For Atlanta-based Gridline, A Tech Solution Could Bring More People Into Alternative Investing

The alternative investing ‘universe’ of private equity, venture capital, or other illiquid assets has long struggled with two problems: It’s expensive to enter and difficult to navigate.

While over $13 trillion is invested in the alternatives space currently, it remains “incredibly opaque” and only available to institutional investors, according to Logan Henderson.

Henderson was trying to find a “broader and more expansive investable universe” for his own investing needs and wanted to evaluate potential funds more efficiently. 

That can be difficult to do given the sheer volume of funds out there. 

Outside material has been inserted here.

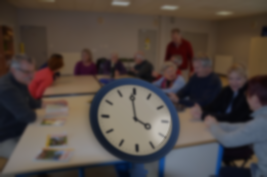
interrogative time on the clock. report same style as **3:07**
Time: **3:59**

“When you’re investing in private markets, there’s typically a long investment lifecycle. So you need to make sure you’re investing in top-performing managers,” he told Hypepotamus. 

He couldn’t find a platform to help him navigate the space, so he built Gridline to do just that. And it is set to open private markets to more potential investors.

 

AN ALTERNATIVE LOOK AT ALTERNATIVES 

Gridline users fall into three main categories: Individuals who want more control over their investment portfolio, independent investment advisors who want to build “client-centric portfolios,” and family offices looking to build an “emerging manager program.” 

The goal, Henderson said, is to help these people “access the products that endowments and sophisticated institutional investors have access to and leverage to drive superior returns.” 

Gridline works as a marketplace for users to “discover, deploy and manage alternative investments.” 

After filling out an investor questionnaire and going through an automated validation process, users can search for early-stage, late-stage ventures, or other products based on individual investing goals. Investments can also be filtered by asset class, geography, and other metrics. 

“It’s a self-directed process, but you’re doing this from a curated portfolio. It’s not everything under the sun,” added Henderson. “It’s not anyone who’s out there trying to raise capital. We engage with all the fund managers and perform due diligence. We make sure that the team and the managers are capable of executing against the stated strategy.”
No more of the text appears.